A dog should also be trained to obey basic commands, such as “sit”, “leave it” and “stay”. In dangerous situations, there’s no command more important than emergency recall. It’s the command that should be so strong it overrides all of your dog’s instincts and makes him come to you no matter what he is doing. It’s an important and necessary precaution in case your dog attacks your baby.
3. Explain the Ground Rules to Your Kids
Toddlers perhaps don’t yet have the capacity for complex explanations and a whole lot of empathy, but they should be able to understand and follow a few simple rules. Your task is to explain, in a way your child is capable of understanding, that a dog is not a toy.
Let your child know, in clear terms what he can and cannot do. Some important things to convey are, for example: don’t pull the dog’s fur or tail, stay away from the dog’s mouth, and leave him alone while he’s eating.
4. Give the Reins Over to the Dog
When it comes to first meetings, you should let the dog explore at his own pace. He should be the first one to approach the child. Let him sniff his way around the room and the baby. The child should also be taught to respect the dog’s need to be alone when he decides to retreat.
5. Supervise Constantly
Never leave your toddler and your dog unsupervised, regardless of whether your dog has ever shown aggressive tendencies. Even smaller dogs are capable of hurting a child, and you never know what their playing can turn into. Leaving them together unsupervised is the equivalent of leaving two toddlers alone in a situation where they could potentially get hurt.
6. Use Time-outs
Time-outs are a super useful tool that can be used on both your children and your puppy. If one of them misbehaves, he should be removed from the other’s presence for a while. With dogs, you can also reinforce good behavior with treats. Both dogs and toddlers learn well through repetition, so be consistent.
7. Include Your Child in Dog-Related Activities
One of the most important steps in building a healthy relationship between a dog and a child is the routine. While toddlers can’t be of too much help when it comes to taking care of your dog, you can include them by having them with you at all times, and giving them small and easy tasks to do supervised.

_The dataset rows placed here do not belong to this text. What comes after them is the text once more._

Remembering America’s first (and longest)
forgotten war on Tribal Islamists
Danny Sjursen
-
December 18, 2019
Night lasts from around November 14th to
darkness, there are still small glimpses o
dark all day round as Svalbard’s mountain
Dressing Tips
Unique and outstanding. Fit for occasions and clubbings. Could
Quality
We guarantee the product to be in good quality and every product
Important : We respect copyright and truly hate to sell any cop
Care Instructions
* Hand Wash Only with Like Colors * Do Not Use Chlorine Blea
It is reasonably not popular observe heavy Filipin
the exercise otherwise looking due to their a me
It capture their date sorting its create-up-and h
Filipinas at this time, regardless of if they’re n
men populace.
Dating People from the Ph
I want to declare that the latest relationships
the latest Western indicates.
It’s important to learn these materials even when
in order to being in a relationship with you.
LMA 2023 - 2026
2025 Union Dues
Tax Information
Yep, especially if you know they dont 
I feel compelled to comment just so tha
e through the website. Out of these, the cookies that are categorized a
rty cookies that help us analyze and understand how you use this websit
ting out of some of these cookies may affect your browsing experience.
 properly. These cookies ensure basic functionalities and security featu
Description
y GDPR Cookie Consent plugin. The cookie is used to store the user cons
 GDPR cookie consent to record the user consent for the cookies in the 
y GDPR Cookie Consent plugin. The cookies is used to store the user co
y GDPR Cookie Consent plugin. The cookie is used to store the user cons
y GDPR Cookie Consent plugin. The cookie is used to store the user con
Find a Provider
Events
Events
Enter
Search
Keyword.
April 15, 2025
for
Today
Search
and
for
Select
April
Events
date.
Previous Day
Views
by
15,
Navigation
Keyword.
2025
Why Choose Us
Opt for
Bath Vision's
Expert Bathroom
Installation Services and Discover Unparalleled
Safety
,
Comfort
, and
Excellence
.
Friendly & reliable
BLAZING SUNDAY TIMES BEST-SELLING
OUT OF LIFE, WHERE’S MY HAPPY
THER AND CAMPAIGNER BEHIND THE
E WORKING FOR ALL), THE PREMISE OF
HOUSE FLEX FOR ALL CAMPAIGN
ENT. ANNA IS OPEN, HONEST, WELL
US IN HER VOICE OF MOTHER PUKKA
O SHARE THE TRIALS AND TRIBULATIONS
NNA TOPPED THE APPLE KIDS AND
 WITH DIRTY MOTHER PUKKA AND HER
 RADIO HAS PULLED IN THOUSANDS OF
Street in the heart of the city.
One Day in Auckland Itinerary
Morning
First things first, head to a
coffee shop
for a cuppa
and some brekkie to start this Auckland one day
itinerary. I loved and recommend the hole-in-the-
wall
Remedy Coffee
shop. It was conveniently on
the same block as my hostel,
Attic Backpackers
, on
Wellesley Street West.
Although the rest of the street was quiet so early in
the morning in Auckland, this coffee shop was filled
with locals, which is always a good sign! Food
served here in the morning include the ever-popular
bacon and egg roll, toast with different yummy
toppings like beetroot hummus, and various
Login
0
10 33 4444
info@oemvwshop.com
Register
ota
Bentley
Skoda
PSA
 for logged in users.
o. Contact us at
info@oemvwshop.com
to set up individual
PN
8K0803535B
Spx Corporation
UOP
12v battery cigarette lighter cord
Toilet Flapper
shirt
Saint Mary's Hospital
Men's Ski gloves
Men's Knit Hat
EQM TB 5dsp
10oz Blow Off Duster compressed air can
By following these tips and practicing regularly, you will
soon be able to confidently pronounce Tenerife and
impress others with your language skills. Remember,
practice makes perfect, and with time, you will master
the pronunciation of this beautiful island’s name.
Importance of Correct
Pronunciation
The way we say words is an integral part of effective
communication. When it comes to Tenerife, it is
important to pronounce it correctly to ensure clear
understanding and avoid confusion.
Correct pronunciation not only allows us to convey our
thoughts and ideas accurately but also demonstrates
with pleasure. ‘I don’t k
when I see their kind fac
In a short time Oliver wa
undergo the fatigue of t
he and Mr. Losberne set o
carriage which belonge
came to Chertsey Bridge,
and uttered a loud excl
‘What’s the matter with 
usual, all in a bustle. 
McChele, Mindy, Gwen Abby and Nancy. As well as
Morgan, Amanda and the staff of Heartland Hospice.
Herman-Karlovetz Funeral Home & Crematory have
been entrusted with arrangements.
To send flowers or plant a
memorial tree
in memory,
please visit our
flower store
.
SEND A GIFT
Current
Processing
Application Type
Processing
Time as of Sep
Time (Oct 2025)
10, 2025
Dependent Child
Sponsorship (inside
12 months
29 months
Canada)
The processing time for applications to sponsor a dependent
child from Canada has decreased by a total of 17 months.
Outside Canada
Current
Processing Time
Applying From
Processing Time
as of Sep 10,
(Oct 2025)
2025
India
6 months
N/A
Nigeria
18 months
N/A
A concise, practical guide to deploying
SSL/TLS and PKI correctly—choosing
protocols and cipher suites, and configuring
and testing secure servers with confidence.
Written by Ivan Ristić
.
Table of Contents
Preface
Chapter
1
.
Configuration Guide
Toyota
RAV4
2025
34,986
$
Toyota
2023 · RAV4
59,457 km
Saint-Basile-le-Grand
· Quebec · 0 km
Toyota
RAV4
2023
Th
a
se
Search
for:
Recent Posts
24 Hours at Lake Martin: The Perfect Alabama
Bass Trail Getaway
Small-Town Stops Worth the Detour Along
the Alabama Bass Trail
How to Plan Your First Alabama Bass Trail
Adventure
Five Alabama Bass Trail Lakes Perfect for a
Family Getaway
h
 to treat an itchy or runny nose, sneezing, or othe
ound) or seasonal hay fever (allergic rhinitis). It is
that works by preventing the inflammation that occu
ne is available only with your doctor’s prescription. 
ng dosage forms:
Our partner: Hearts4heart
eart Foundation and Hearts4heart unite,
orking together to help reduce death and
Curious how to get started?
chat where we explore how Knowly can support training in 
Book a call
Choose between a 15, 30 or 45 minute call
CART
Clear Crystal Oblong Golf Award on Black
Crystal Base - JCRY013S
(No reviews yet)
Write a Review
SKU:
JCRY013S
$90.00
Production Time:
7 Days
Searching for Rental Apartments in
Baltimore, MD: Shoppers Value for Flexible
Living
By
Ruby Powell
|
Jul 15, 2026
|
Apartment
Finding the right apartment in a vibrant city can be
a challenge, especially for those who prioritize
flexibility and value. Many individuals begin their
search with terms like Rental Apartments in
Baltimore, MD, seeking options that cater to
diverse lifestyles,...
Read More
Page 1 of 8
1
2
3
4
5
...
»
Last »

Most notably, you should always take your toddler on your dog walks. Just the constant presence will help the both of them get used to each other. If you let them play together, make sure that there is no roughhousing. Forget the old mantras of “They’re just playing” and “My dog would never hurt anyone”. Aggressive games can get out of hand easily, and the dog could hurt the baby without intending to, so it’s best to be on the safe side.
8. Prevent Jealousy
The arrival of a new family member – be it a puppy or a baby – is a happy but also confusing time. Jealousy is usually quick to appear in situations like these, and it’s up to you as an adult not to feed into it.
Don’t be unfair and turn all of your attention towards either the puppy or the baby, while dismissing the other. This is likely to cause jealousy issues, and those can be pretty dangerous when a dog and a toddler are involved.
9. Seek Help If You Notice Problems
You should be quick to react at the first sign of trouble – meaning aggressive behavior from the dog. If your dog is growling at the kid constantly, or exhibiting any other signs of aggression, it’s time to ask for advice.
The best person to turn to is normally your vet, or a dog behavior specialist. Don’t hope that the behavior will just go away on its own – it usually just escalates, and the safety of your children is at stake.
It might take some work and patience, but once your dog and your child get used to each other, the results will likely be beautiful. Having a dog in early childhood will help your child grow up to be more responsible and empathetic. Not to mention, this friendship will probably turn into a lifelong love of animals.